In reference to "Good news" in the Anyway section, I visited South Korea in 1983. When I contacted the Iranian embassy in Seoul to get some paperwork straightened out, the clerk was practically shocked to see and hear from another Iranian. According to him, at the time a total of 13 Iranians lived in South Korea and he knew every one of them by first name. "Six belong to the same family and the rest are scattered all over the peninsula" he said.

Later he confided that almost all were there to purchase military and other supplies for Iranian troops during the Iran-Iraq war. Even the "embassy" itself was nothing more than a purchasing office, inadequately equipped to handle my passport problem.

Seveteen years later, I see "Pastor Oh" has three Farsi-speaking churches running in South Korea.

Maybe I should be happy about this.
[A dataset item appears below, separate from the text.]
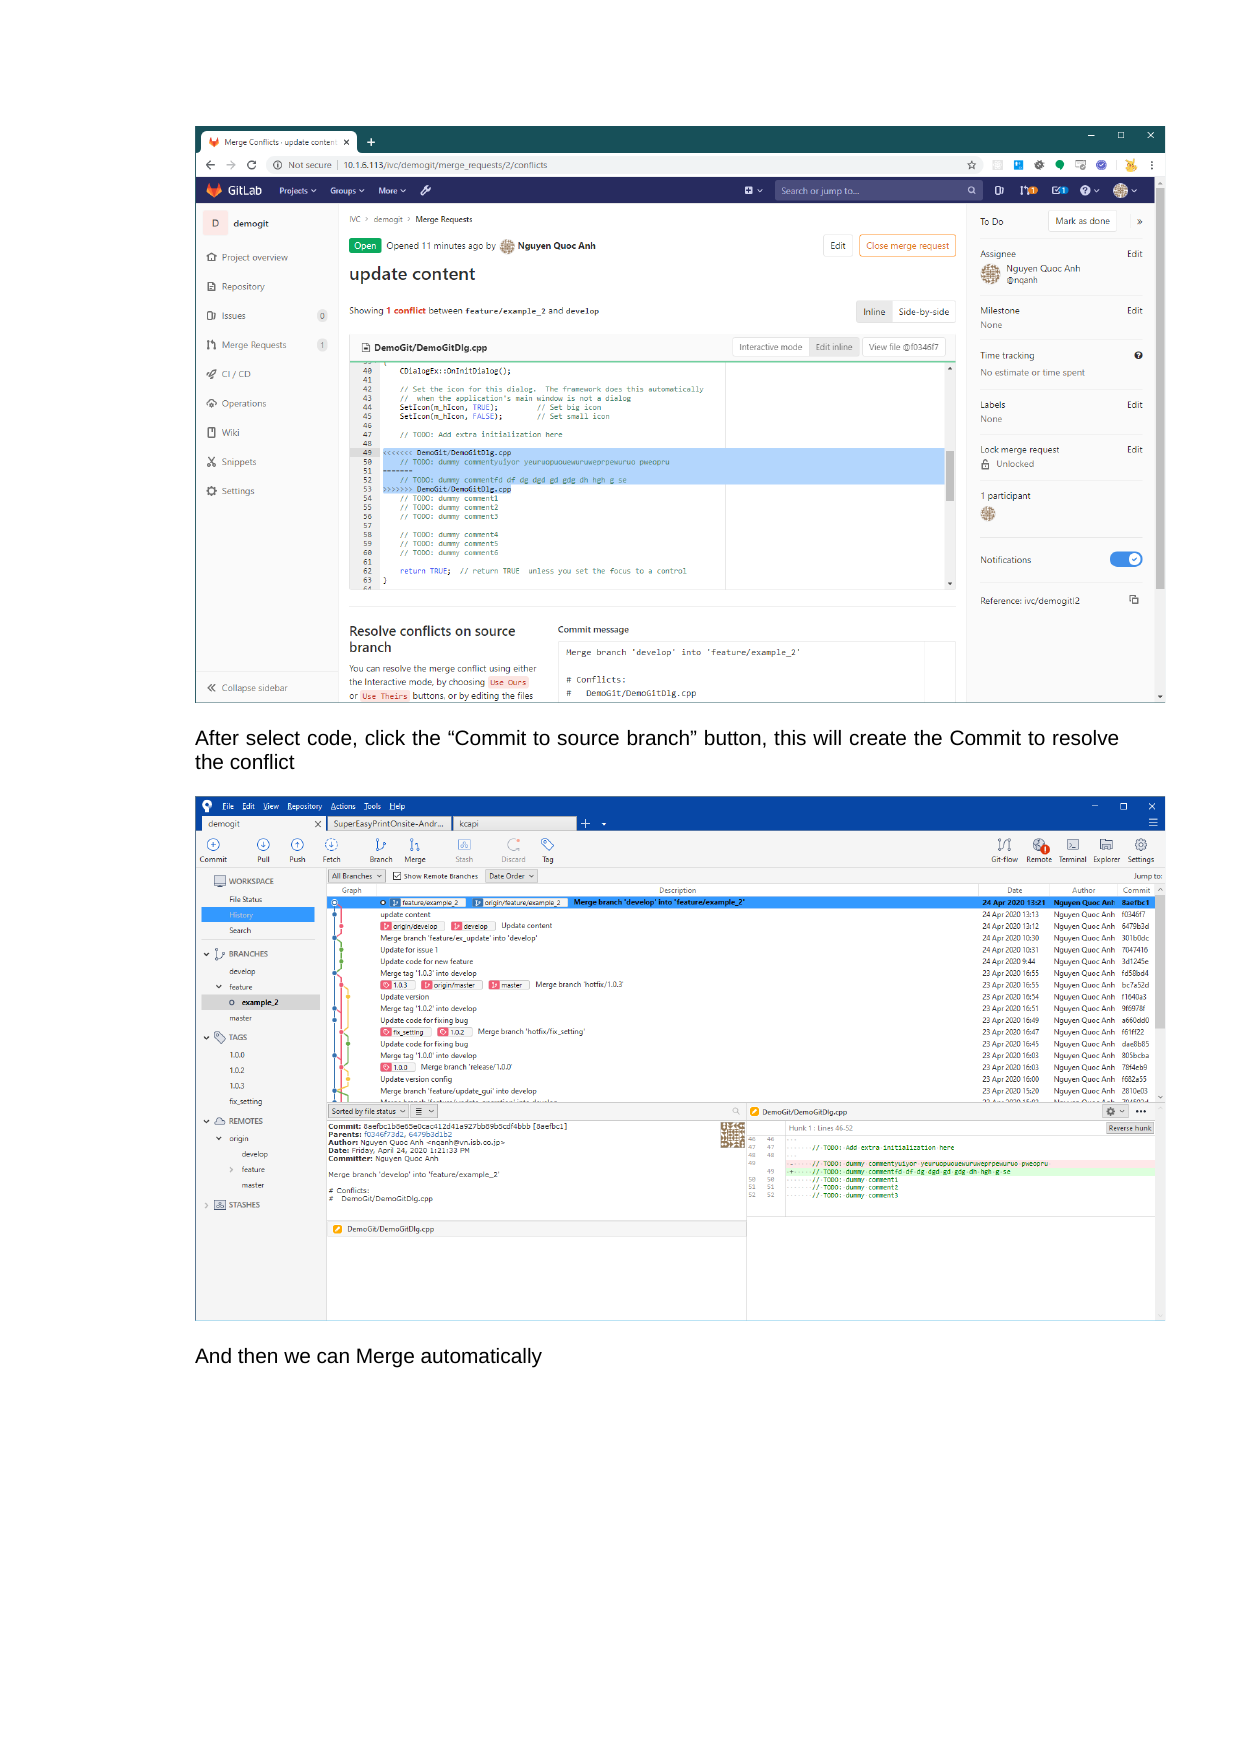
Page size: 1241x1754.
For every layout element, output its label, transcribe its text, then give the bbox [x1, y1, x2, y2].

Maybe I should celebrate my people and culture reaching every corner of this planet. Maybe it is nice to see my fellow Iranians attend church in Farsi. Maybe it's an honour. Maybe it's a miracle of sort. Then again, maybe not.

My homeland's most valuable national treasure is not it's oil, natural gas, or copper. It is the millions of intellectuals, experts, academics, artists and thinkers spread across the globe in search of a safe haven, an opportunity to flourish, an opening to prosper, a chance to create.

To all those in exile who constantly crave a tiny taste of home, even if it comes in the shape of unfamiliar words in a familiar tongue, I worship you.